SUPPLIED PASSAGE:

Nortel Networks' operations include two operating segments: Carrier and Enterprise. The Carrier segment includes: products which are used by telecommunications operating companies to interconnect access lines and transmission facilities to provide local or long distance services, products to address wireless communications and products which transport voice, data, image and video communications between locations within a city or between cities, countries or continents. The Enterprise segment products are primarily private digital switching systems, usually located on the customer's premises, which permit voice, data, or multimedia terminals to communicate with each other, with or without the use of wide-area public telephone networks. While Nortel Networks reports its results in U.S. dollars, all amounts presented here are in Canadian dollars, except where otherwise noted.

Earnings

Excluding special items, primarily the non-cash gain on the reduction of BCE's ownership interest, BCE's share of the amortization of Bay Networks intangible assets and purchased in-process R&D assets from other acquisitions and one-time gains and charges, Nortel Networks contributed $679 million to BCE's earnings in 1998, representing an improvement of $103 million compared with last year. The $103 million improvement in earnings primarily reflected a substantial increase in operating earnings and investment and other income - net, partially offset by a substantial increase in interest expense.

The following discussion of Nortel Networks' results is based on results for the full twelve months of 1998. BCE's financial statements only reflect these results on a line-by-line basis up to and including August 31, 1998.

Product Line and Geographic Revenues

Revenues of $26,270 million for 1998 were 22% higher than the same period last year due to an increase in sales volume of approximately 19% and a weaker Canadian dollar of approximately 8% (Nortel Networks' revenues are translated from U.S. dollars to Canadian dollars; therefore, a weakening of the Canadian dollar positively impacts revenues), partially offset by price reductions of approximately 3% and divestitures of approximately 2%.

MATERIAL SUPPLIED:
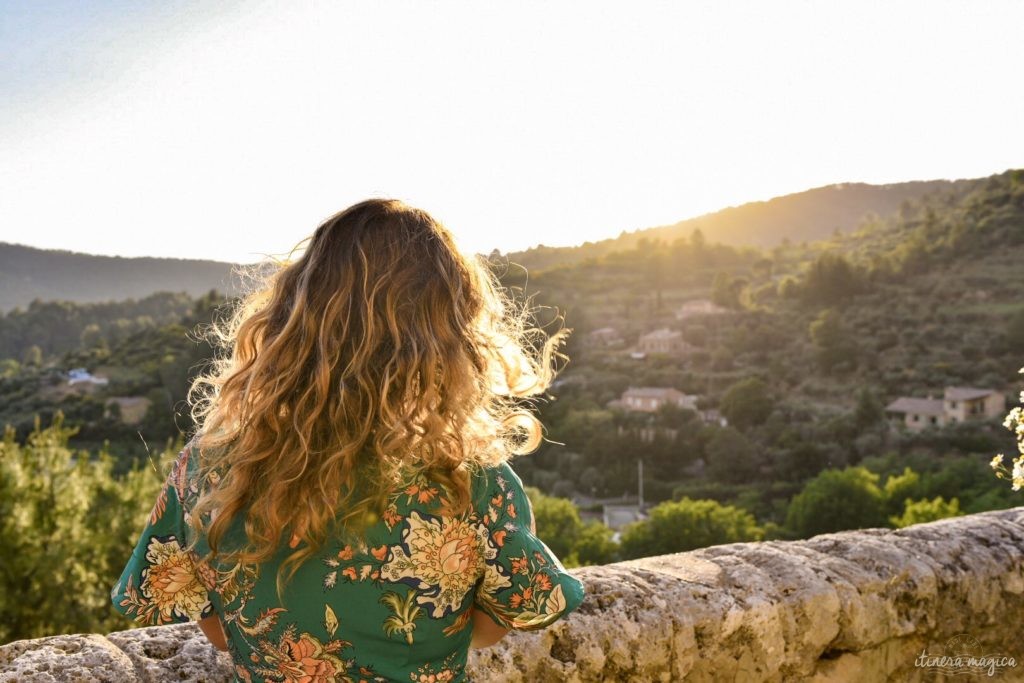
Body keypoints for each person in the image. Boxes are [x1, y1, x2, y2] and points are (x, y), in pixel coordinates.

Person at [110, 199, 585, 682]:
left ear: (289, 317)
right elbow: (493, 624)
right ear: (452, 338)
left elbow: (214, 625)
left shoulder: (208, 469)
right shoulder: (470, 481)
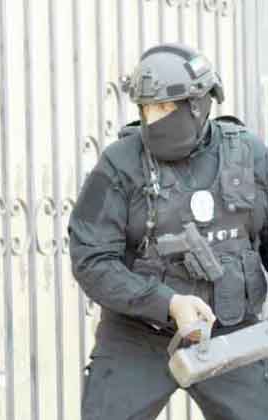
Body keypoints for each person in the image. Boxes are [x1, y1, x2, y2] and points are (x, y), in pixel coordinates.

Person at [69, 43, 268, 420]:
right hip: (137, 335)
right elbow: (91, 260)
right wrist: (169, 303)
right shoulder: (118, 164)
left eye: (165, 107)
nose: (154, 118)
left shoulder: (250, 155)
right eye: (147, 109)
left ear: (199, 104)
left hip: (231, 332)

COMPLETE THE FOLLOWING:
1 > Extract the span of the Nortel Networks passage from "The following discussion" to "August 31, 1998.".
2 > From the Nortel Networks passage, list each factor given as affecting the 1998 change in revenues, with the approximate percentage stated for it.
3 > Carry on the Nortel Networks passage from the end of its last sentence.

ANSWERS FOR THIS EXERCISE:
1 >
The following discussion of Nortel Networks' results is based on results for the full twelve months of 1998. BCE's financial statements only reflect these results on a line-by-line basis up to and including August 31, 1998.

2 >
- Increase in sales volume: approximately 19%
- Weaker Canadian dollar: approximately 8%
- Price reductions: approximately 3%
- Divestitures: approximately 2%

3 >
Tables 5 and 6 above show details of Nortel Networks' revenues by principal product lines and by geographic areas.

Carrier segment revenue growth of 22% in 1998 was largely driven by the growth in revenues of Nortel Networks' optical networking solutions and also reflected growth in all carrier lines of business. This revenue growth was attributable to a volume increase of approximately 17% and a weaker Canadian dollar of approximately 8%, partially offset by price reductions of approximately 3%. The 44% increase in broadband networks revenues in 1998 was driven by considerable growth across all regions. Wireless networks revenues increased 16% over 1997 levels as a result of considerable growth in sales in the Caribbean and Latin America (CALA) region, significantly increased sales in the United States, and substantially increased sales in Asia Pacific. This increase was partially offset by a significant decline in European revenues and substantially lower Canadian sales. Public carrier networks revenues increased 9% in 1998 as a result of higher sales in the United States and strong growth in Europe, offset by considerably lower sales in Asia Pacific and CALA, and significant decreases in Canada. North American revenues from traditional public carrier products are expected to continue to be negatively affected by the shift in capital spending from public carrier products to high bandwidth broadband products.

Enterprise segment revenues in 1998 increased 36% over the same period in 1997. This increase was due to growth across all major products and was primarily driven by the Bay Networks transaction. The increase in Enterprise segment revenues was attributable to a volume increase of approximately 27% and a weaker Canadian dollar of approximately 10%, partially offset by price reductions of approximately 1%. Enterprise networks revenue growth was a result of a considerable increase in revenues in the United States (primarily as a result of the Bay Networks transaction) and strong revenue increases in all other regions, except Canada which had moderately lower revenues.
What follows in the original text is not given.